>> BEGIN Document text

You'll note I highlighted the direct-to-consumer (DTC) returns at stores note. Why? Word has it through the grapevine that Anthropologie will no longer be counting DTC returns against store sales!! And I'm not gonna take credit for it since I'm sure Anthro's leadership was already thinking about it when I suggested it last quarter...but how cool would it be if the community had something to do with it! It's a brilliant move that will help same-store figures over the next several quarters. Same store figures, of course, being one of the key measurements of a retailer's overall health. With their DTC results so amazingly strong they can afford to take the revenue hit of counting DTC returns in that column instead of in the store column.

As Chief Financial Officer Francis J. Conforti said, "Total company comparable store sales were flat due to a 2% increase in transactions, which was offset by a 2% decrease in the average unit selling price with no change in units per transaction. I believe it is important to note that if it were not for direct-to-consumer returns at stores which we currently charge against store sales, our store sales comp would have been low-single-digit positive."

And how nice would that have been, Mr. Conforti? Bet your stock would have gone up a point instead of down. Community, we are brilliant. Keep the suggestions coming.

Here are the highlights from CEO Richard Hayne's prepared comments:
Thank you, Frank, and good afternoon, everyone. First, my congratulations to each of our brand teams for delivering an excellent fourth quarter. It was a great finale to a very exciting year. Our focus during the year centered on accelerating top line growth and increasing profitability. That focus paid off. Each quarter saw sequential improvement in the rate of sales growth capped by a 17% sales gain and a 104% increase in operating income in Q4. Our quarterly sales growth acceleration came from opening new stores, maintaining and then improving the productivity of our comp stores, expanding our wholesale division, and most significantly, growing our direct-to-consumer channel.

We began the year with a clear plan to invest in initiatives that were helping ignite growth in the direct-to-consumer channel. Specifically, we invested in expanded product offerings, fulfillment capabilities, creative execution, technology advancements and marketing expertise. The return on those investments has been excellent. During the fourth quarter, they helped to drive a DTC sales increase of 44% versus the comparable period last year. Customer visits jumped by 26%, while the conversion rate improved by over 40 basis points. In addition, the new customer acquisition rate rose by 45% in the quarter and the reactivation rate jumped by 53%.

Overall direct-to-consumer sales penetration, as a percent of total retail sales, spiked to nearly 30% from 24% in last year's fourth quarter. This is our highest quarterly penetration to date. Within the direct-to-consumer channel, the fastest growth came from mobile interfaces. Mobile sessions at all brands exceeded 25 million in the quarter. This drove a 100% increase in mobile sales transacted over smartphones and tablets.

>> END Document text
>> BEGIN Information supplied

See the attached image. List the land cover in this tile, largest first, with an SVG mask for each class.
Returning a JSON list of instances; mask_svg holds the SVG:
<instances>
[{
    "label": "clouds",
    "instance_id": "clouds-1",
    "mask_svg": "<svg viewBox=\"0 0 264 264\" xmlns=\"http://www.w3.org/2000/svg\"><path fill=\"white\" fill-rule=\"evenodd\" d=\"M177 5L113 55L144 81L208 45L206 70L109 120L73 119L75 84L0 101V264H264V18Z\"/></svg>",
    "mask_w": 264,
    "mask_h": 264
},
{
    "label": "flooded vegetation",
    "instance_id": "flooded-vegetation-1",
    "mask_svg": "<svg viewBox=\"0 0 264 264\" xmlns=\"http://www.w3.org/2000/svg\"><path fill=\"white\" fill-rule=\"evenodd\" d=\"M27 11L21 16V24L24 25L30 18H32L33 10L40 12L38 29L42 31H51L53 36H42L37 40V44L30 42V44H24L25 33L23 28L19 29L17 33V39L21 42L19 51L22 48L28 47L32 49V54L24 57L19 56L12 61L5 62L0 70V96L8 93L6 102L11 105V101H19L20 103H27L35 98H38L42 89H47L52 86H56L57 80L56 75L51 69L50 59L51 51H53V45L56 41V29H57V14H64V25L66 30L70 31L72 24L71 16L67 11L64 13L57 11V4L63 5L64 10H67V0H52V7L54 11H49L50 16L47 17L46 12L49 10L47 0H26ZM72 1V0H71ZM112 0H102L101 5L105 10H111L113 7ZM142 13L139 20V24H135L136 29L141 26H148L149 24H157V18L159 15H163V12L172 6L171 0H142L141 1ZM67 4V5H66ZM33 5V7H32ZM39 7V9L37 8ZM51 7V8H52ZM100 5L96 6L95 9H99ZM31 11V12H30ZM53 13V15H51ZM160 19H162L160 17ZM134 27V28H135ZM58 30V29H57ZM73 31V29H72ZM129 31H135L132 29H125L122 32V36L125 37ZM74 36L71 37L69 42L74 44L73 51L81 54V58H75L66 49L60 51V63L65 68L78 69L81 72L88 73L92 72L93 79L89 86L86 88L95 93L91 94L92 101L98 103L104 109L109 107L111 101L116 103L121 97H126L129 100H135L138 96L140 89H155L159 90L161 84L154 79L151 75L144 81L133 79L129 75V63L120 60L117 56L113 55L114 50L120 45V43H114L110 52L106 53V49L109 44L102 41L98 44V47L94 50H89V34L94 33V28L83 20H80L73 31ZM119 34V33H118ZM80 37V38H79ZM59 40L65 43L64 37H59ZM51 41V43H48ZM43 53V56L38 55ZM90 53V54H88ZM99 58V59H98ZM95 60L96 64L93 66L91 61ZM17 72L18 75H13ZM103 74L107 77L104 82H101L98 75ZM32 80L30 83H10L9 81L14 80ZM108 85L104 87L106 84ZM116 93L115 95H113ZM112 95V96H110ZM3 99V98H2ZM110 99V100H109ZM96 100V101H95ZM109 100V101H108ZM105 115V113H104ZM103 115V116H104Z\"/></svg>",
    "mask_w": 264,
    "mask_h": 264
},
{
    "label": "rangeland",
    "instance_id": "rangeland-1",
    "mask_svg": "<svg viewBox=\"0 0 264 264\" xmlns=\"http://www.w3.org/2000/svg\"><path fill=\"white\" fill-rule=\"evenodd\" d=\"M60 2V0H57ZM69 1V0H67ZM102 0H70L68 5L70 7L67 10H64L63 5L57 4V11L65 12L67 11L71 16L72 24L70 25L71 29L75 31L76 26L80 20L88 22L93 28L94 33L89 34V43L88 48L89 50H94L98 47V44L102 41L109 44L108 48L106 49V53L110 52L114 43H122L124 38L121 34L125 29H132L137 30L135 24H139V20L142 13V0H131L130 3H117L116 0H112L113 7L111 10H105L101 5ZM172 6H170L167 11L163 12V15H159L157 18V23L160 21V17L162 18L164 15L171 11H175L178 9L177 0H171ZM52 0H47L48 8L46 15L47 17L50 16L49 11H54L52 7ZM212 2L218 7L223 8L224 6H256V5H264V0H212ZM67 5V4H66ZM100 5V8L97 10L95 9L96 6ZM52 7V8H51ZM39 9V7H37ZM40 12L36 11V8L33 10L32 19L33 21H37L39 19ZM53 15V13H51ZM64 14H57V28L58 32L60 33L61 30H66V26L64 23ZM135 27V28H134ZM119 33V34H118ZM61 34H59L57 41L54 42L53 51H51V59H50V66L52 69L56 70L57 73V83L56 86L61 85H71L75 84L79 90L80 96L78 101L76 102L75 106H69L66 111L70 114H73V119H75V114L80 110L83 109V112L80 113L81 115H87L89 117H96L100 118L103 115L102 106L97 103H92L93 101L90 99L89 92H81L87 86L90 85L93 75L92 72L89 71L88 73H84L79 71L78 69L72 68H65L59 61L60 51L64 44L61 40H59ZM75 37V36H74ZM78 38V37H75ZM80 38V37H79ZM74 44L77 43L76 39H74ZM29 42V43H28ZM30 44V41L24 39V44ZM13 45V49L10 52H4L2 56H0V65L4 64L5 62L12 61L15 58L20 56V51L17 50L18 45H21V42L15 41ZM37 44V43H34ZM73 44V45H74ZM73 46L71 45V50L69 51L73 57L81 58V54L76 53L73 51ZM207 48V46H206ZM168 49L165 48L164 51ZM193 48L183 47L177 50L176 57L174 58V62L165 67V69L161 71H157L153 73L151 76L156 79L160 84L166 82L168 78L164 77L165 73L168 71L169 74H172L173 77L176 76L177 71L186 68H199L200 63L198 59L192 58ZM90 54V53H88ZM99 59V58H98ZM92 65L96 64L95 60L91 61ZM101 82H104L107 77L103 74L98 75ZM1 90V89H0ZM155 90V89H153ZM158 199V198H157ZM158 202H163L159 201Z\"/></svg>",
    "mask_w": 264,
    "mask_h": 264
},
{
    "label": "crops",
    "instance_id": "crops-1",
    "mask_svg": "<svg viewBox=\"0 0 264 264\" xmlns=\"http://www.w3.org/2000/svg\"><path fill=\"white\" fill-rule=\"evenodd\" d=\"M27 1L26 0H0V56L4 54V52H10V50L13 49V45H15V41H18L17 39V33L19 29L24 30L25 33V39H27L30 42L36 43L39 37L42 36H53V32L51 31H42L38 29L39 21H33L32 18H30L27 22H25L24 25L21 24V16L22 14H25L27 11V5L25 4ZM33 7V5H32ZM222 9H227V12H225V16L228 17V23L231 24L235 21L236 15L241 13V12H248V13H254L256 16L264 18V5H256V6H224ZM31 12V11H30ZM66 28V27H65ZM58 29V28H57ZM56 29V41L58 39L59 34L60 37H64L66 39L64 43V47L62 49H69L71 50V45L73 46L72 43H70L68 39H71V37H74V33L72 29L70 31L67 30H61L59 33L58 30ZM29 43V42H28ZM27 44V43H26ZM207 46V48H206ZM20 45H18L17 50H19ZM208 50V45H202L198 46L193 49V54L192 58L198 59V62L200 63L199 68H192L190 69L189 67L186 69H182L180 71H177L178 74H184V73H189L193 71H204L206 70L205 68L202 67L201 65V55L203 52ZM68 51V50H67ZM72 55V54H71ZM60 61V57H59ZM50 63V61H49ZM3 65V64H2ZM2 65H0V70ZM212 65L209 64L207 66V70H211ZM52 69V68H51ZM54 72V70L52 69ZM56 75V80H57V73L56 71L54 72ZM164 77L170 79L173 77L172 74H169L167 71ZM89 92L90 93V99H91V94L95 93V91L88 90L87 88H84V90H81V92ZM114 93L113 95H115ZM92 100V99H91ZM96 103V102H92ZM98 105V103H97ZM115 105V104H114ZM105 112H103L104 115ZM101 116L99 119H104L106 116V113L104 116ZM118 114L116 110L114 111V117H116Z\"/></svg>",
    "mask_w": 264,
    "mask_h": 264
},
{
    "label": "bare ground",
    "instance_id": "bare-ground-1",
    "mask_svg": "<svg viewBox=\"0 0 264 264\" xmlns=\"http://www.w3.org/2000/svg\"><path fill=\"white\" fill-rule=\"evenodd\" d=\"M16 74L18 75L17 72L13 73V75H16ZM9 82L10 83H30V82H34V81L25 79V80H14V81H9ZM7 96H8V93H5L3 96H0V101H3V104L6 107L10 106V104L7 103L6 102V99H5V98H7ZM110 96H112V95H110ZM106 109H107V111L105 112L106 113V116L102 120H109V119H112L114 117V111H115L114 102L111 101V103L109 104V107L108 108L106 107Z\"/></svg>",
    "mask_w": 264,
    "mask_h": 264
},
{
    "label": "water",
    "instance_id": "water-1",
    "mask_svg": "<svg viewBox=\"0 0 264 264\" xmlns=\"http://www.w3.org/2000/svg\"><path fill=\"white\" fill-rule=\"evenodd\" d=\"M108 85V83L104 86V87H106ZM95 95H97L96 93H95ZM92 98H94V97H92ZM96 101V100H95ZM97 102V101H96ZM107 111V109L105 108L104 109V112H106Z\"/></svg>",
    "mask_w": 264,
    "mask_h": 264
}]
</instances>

>> END Information supplied

**What to do**
(a) Does the retail earnings commentary agree with each of these statements? Answer yes or no for each, quoting the words from the text that decide it: (i) Direct-to-consumer sales grew 44% in the fourth quarter compared with the same period last year. (ii) Total company comparable store sales rose 2%. (iii) Mobile sessions across all brands topped 25 million in the quarter.
(b) Which areas of investment does the retail earnings commentary name as part of the plan to grow the direct-to-consumer channel? List every one.
You won't need the material for any of this.

**Outputs**
(a)
(i) Yes: "drive a DTC sales increase of 44% versus the comparable period last year."
(ii) No: "Total company comparable store sales were flat."
(iii) Yes: "Mobile sessions at all brands exceeded 25 million in the quarter."

(b)
- Expanded product offerings
- Fulfillment capabilities
- Creative execution
- Technology advancements
- Marketing expertise